We can now see how pytest might have implemented this:

@contextmanager
def reimplement_raises(exception):
try:
yield
except exception:
pass
else:
raise Exception("Expected,", exception, " to be raised, nothing was.")

with reimplement_raises(AttributeError):
x = 2
x.foo()


## Skip test decorators#

Some frameworks also implement decorators for skipping tests or dealing with tests that are known to raise exceptions (due to known bugs or limitations). For example:

%%writefile test_skipped.py
import pytest
import sys

@pytest.mark.skipif(sys.version_info < (4, 0), reason="requires python 4")
def test_python_4():
raise RuntimeError("something went wrong")

Overwriting test_skipped.py

! pytest test_skipped.py

============================= test session starts ==============================
platform linux -- Python 3.8.18, pytest-7.4.4, pluggy-1.5.0
plugins: cov-4.1.0, anyio-4.4.0, pylama-8.4.1
collecting ...
collected 1 item

test_skipped.py s                                                        [100%]

============================== 1 skipped in 0.01s ==============================

%%writefile test_not_skipped.py
import pytest
import sys

@pytest.mark.skipif(sys.version_info < (3, 0), reason="requires python 3")
def test_python_3():
raise RuntimeError("something went wrong")

Overwriting test_not_skipped.py

! pytest test_not_skipped.py

============================= test session starts ==============================
platform linux -- Python 3.8.18, pytest-7.4.4, pluggy-1.5.0
plugins: cov-4.1.0, anyio-4.4.0, pylama-8.4.1
collecting ...
collected 1 item

test_not_skipped.py

F                                                    [100%]

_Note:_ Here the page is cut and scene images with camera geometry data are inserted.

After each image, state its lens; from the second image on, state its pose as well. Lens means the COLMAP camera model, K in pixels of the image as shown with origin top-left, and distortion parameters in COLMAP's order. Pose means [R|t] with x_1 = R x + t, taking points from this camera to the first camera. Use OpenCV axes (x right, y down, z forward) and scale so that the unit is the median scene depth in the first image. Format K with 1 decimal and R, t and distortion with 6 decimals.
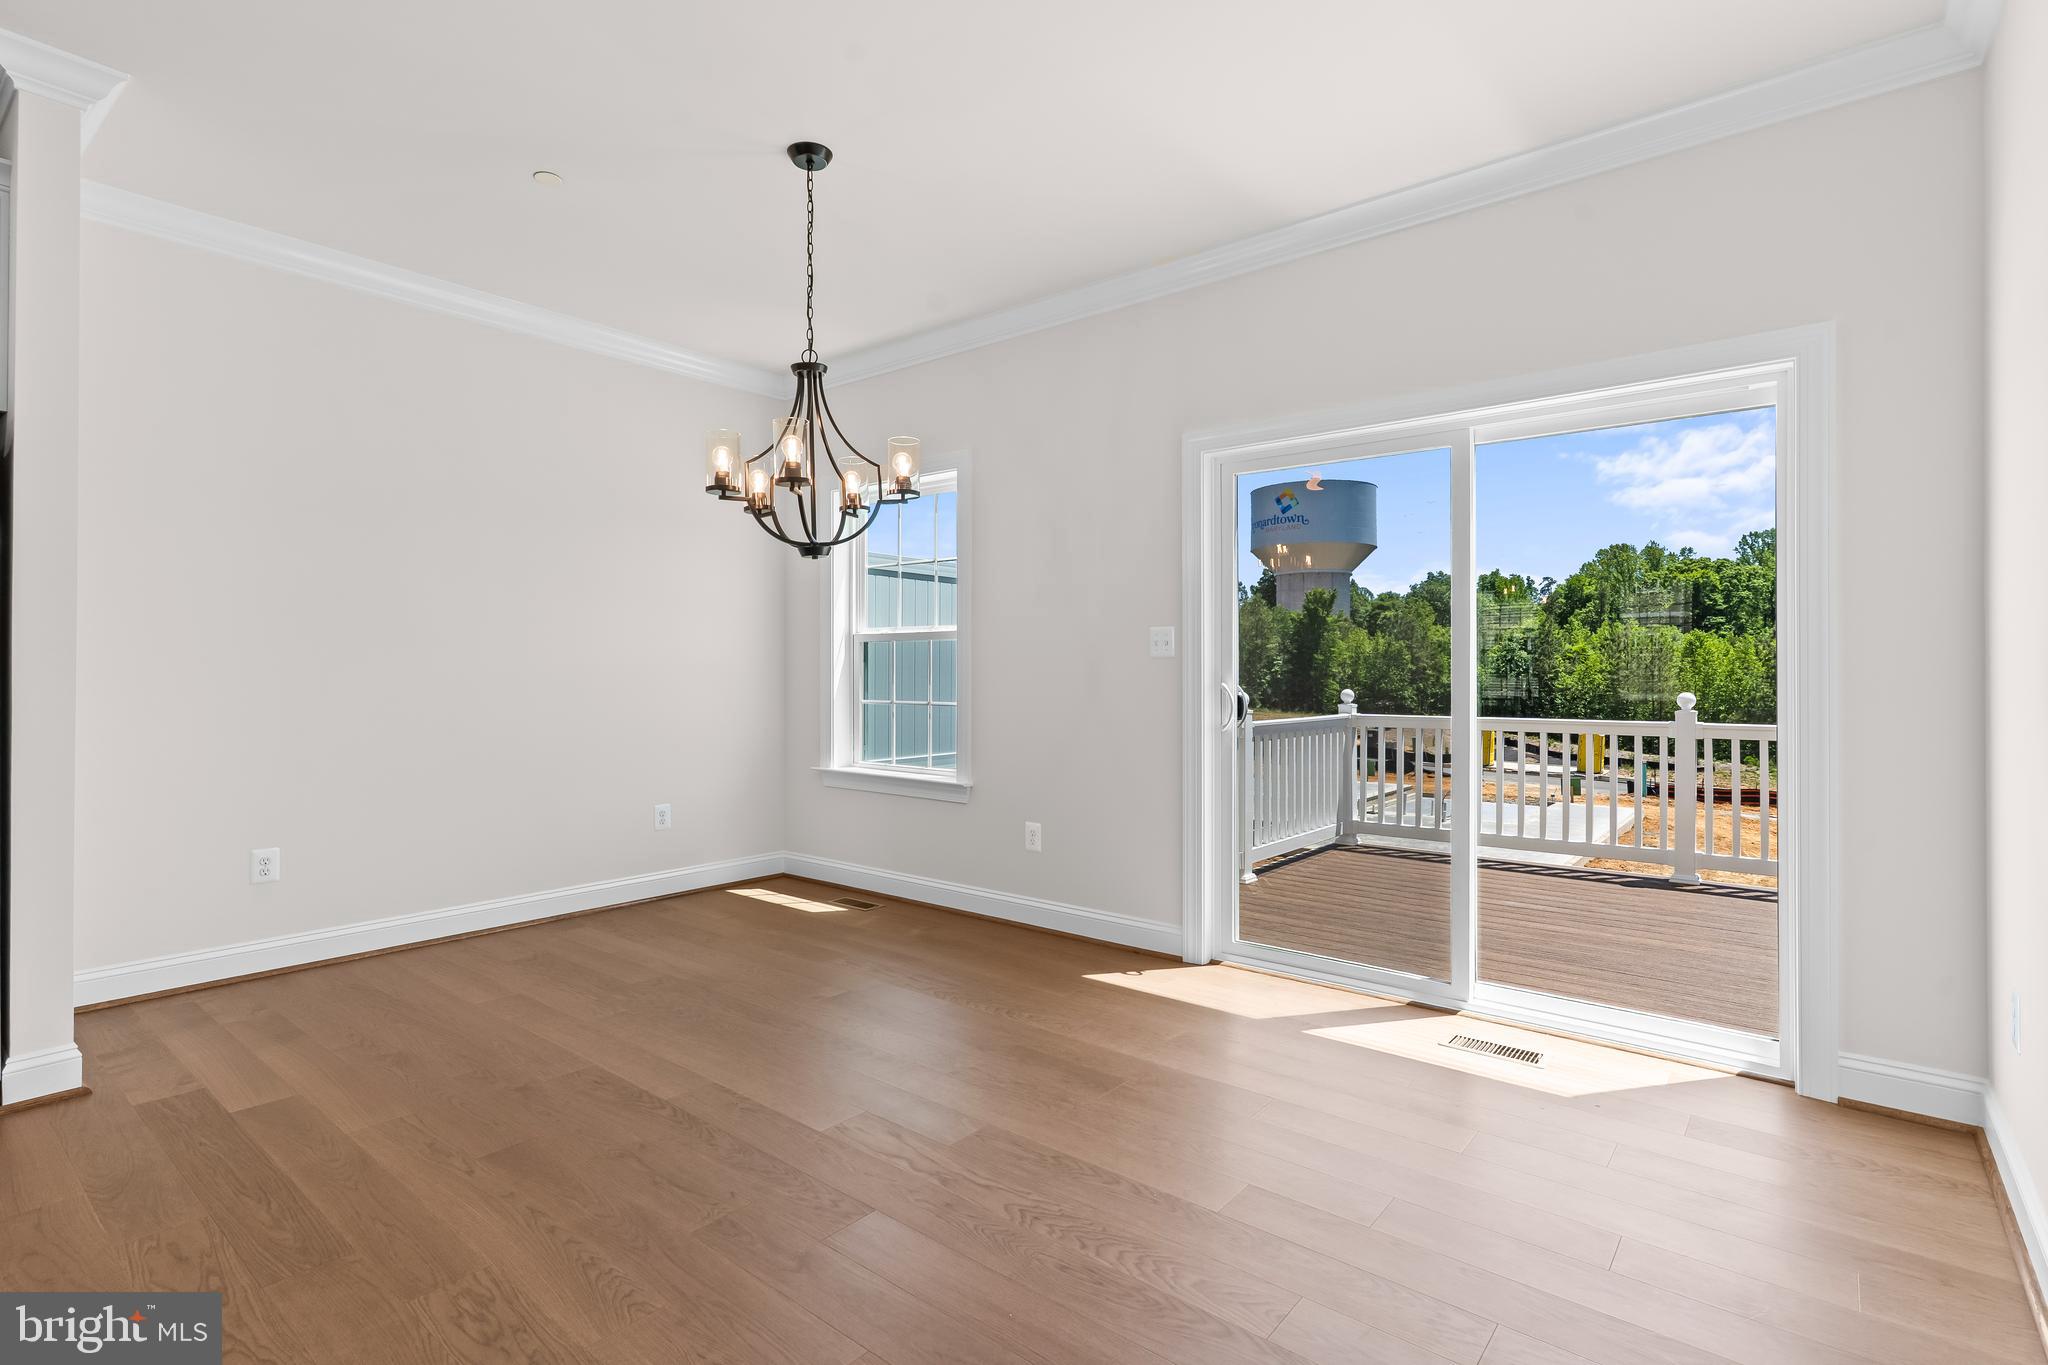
lens RADIAL K [[976.5, 0, 1011.4], [0, 976.5, 666.4], [0, 0, 1]] dist [-0.002263, -0.000159]
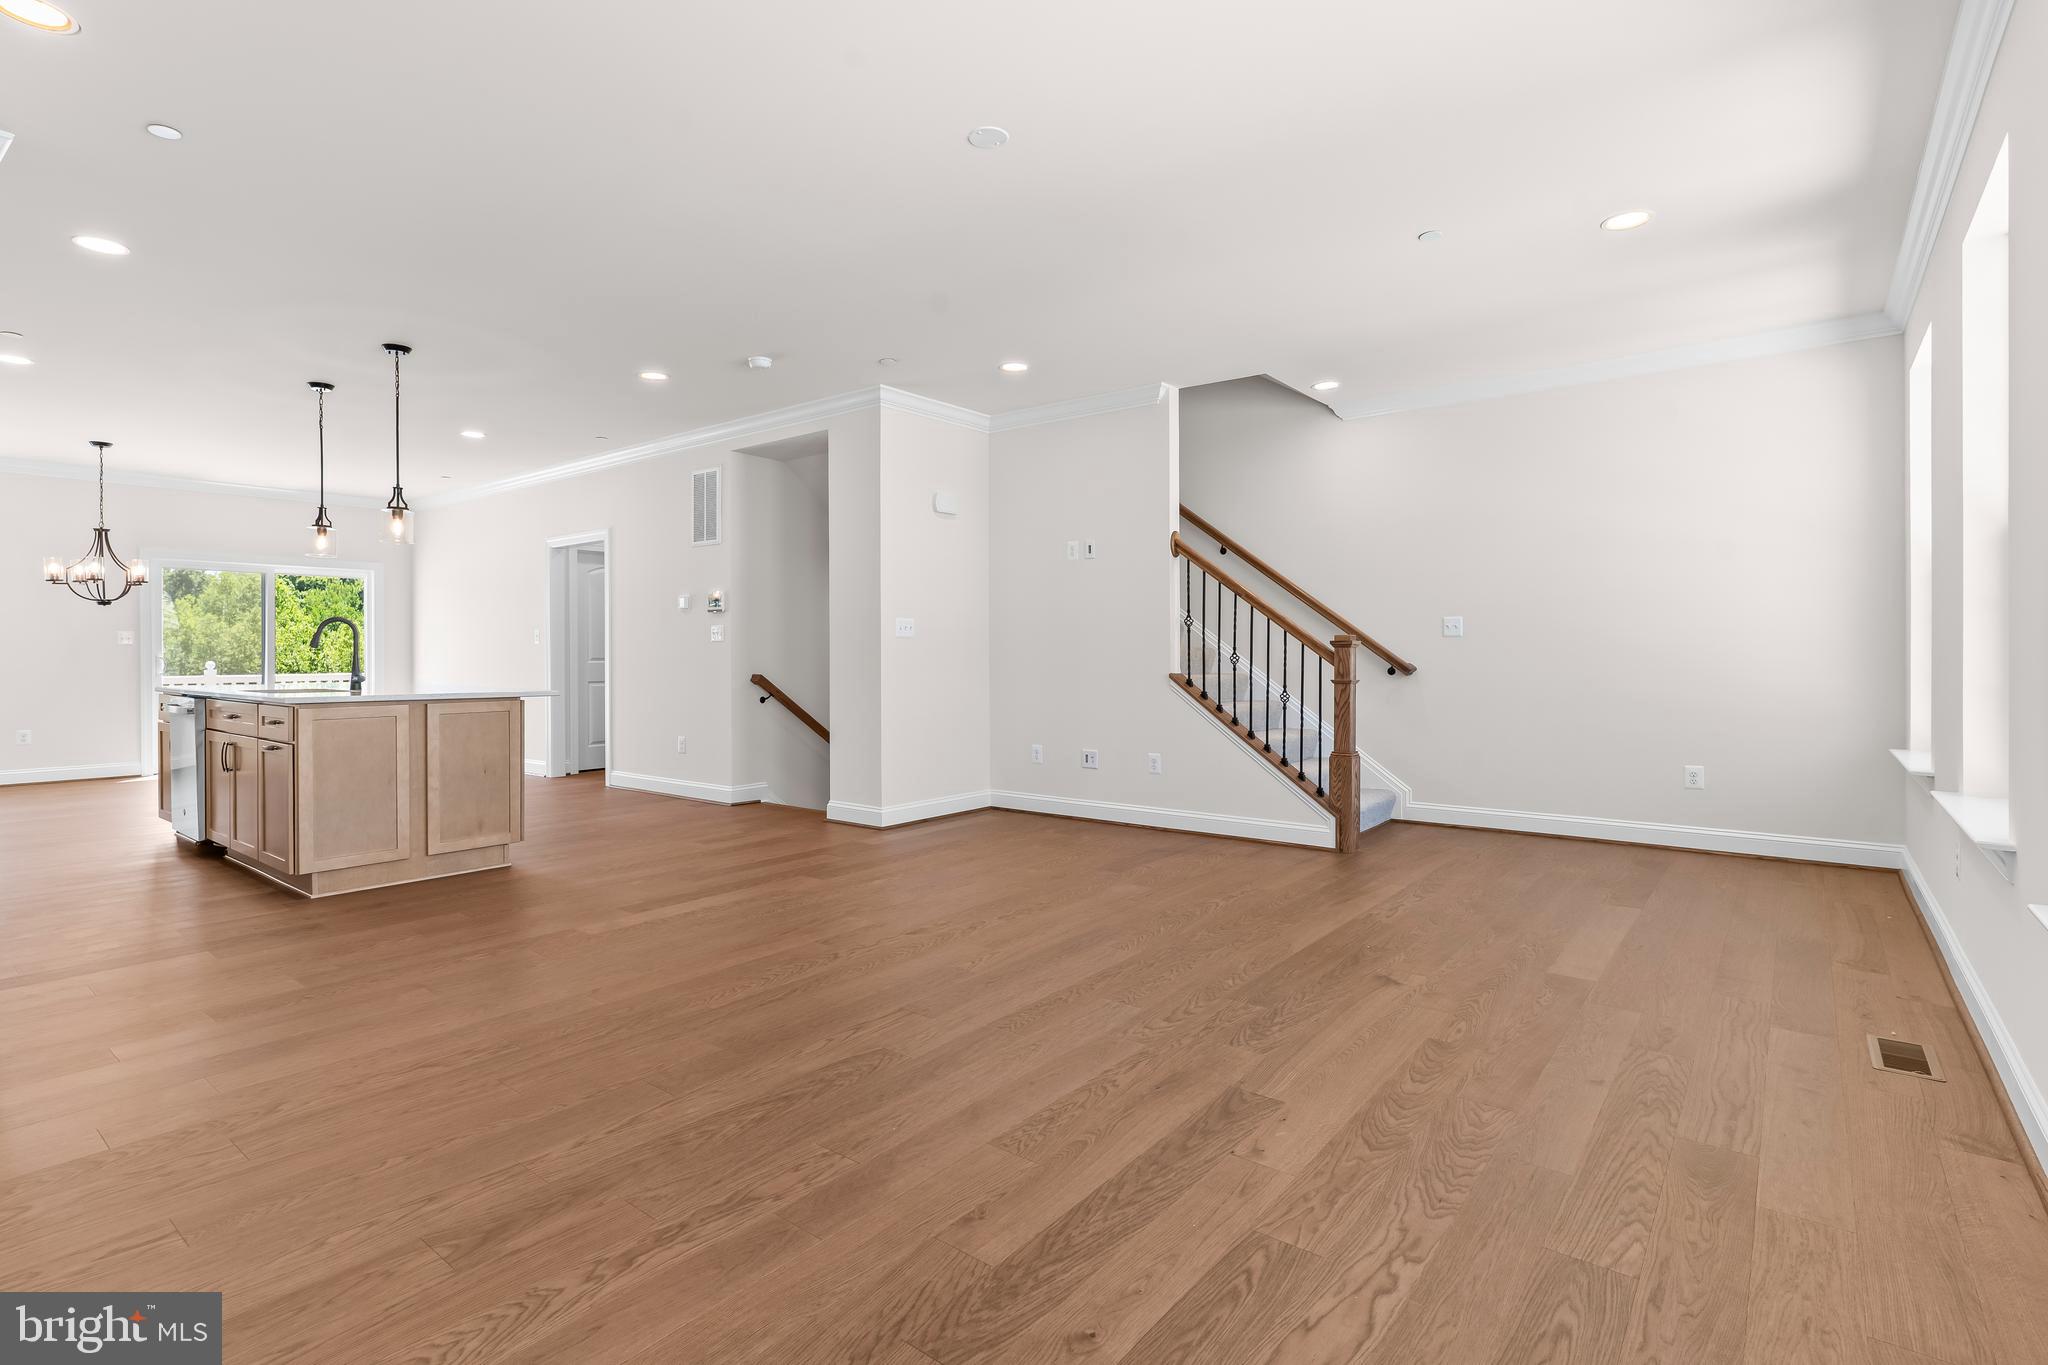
lens RADIAL K [[983.6, 0, 1011.2], [0, 983.6, 669.5], [0, 0, 1]] dist [0.002882, -0.000057]
pose [[-0.011604, -0.018608, 0.999760, -1.552731], [0.000429, 0.999827, 0.018615, 0.003925], [-0.999933, 0.000645, -0.011594, -0.732584]]
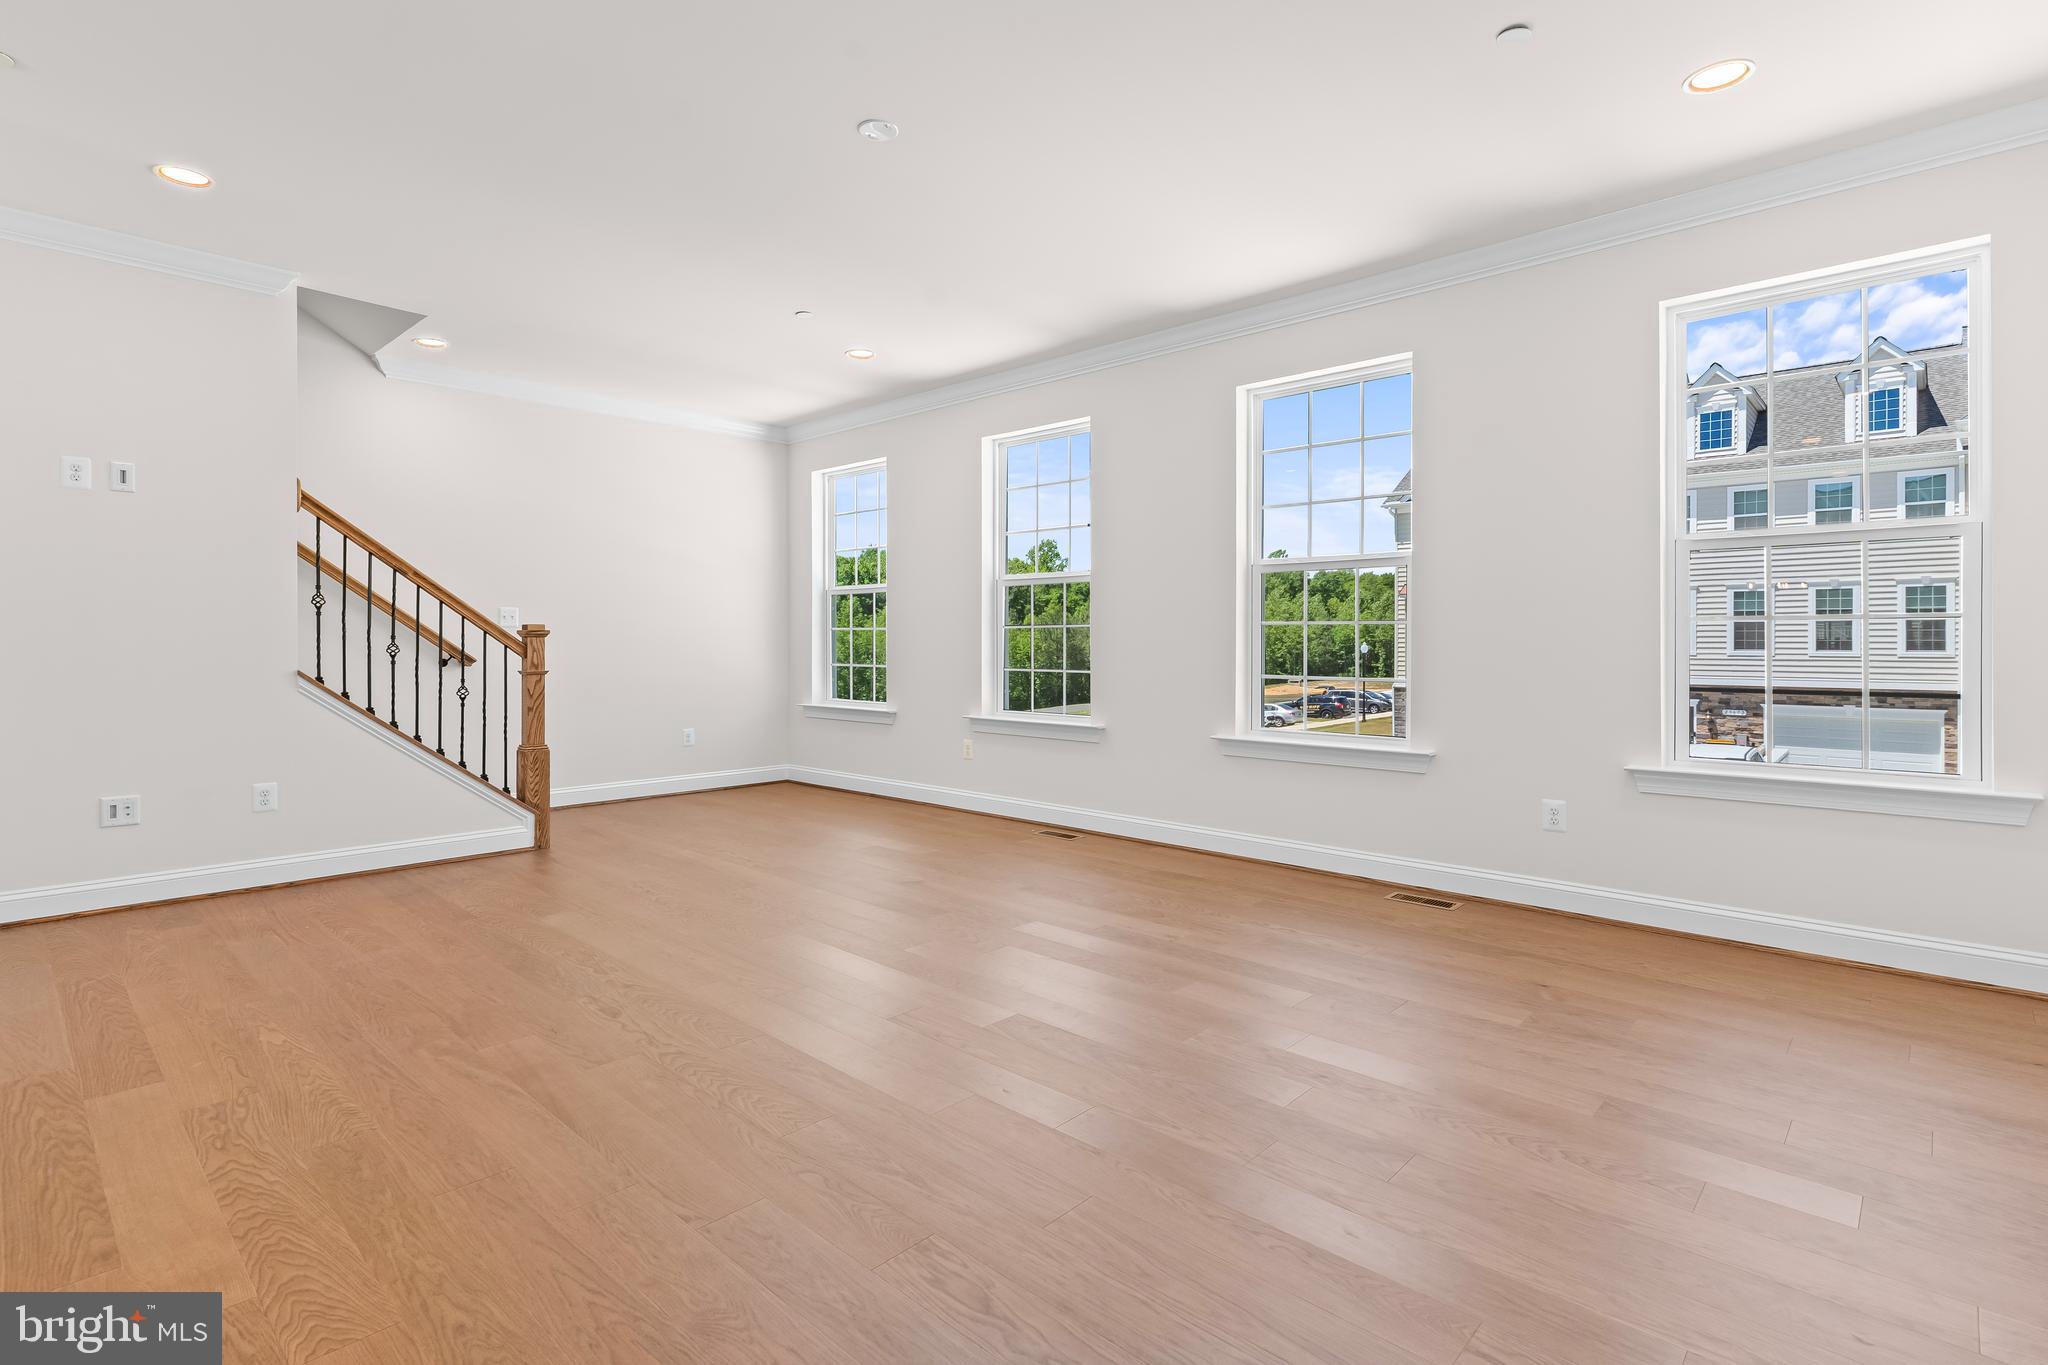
lens RADIAL K [[987.0, 0, 1016.4], [0, 987.0, 641.1], [0, 0, 1]] dist [-0.000392, -0.000999]
pose [[-0.997822, -0.003074, 0.065888, -1.090162], [-0.003328, 0.999987, -0.003746, 0.006143], [-0.065876, -0.003957, -0.997820, -0.142027]]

=================================== FAILURES ===================================
________________________________ test_python_3 _________________________________

    @pytest.mark.skipif(sys.version_info < (3, 0), reason="requires python 3")
def test_python_3():
>       raise RuntimeError("something went wrong")
E       RuntimeError: something went wrong

test_not_skipped.py:7: RuntimeError
=========================== short test summary info ============================
FAILED test_not_skipped.py::test_python_3 - RuntimeError: something went wrong
============================== 1 failed in 0.10s ===============================


We could reimplement this ourselves now too:

def homemade_skip_decorator(skip):
def wrap_function(func):
if skip:
# if the test should be skipped, return a function
# that just prints a message
def do_nothing(*args):
print("test was skipped")

return do_nothing
# otherwise use the original function as normal
return func

return wrap_function

@homemade_skip_decorator(3.9 < 4.0)
def test_skipped():
raise RuntimeError("This test is skipped")

test_skipped()

test was skipped

@homemade_skip_decorator(3.9 < 3.0)
def test_runs():
raise RuntimeError("This test is run")

test_runs()

---------------------------------------------------------------------------
RuntimeError                              Traceback (most recent call last)
Cell In[53], line 6
1 @homemade_skip_decorator(3.9 < 3.0)
2 def test_runs():
3     raise RuntimeError("This test is run")
----> 6 test_runs()

Cell In[53], line 3, in test_runs()
1 @homemade_skip_decorator(3.9 < 3.0)
2 def test_runs():
----> 3     raise RuntimeError("This test is run")

RuntimeError: This test is run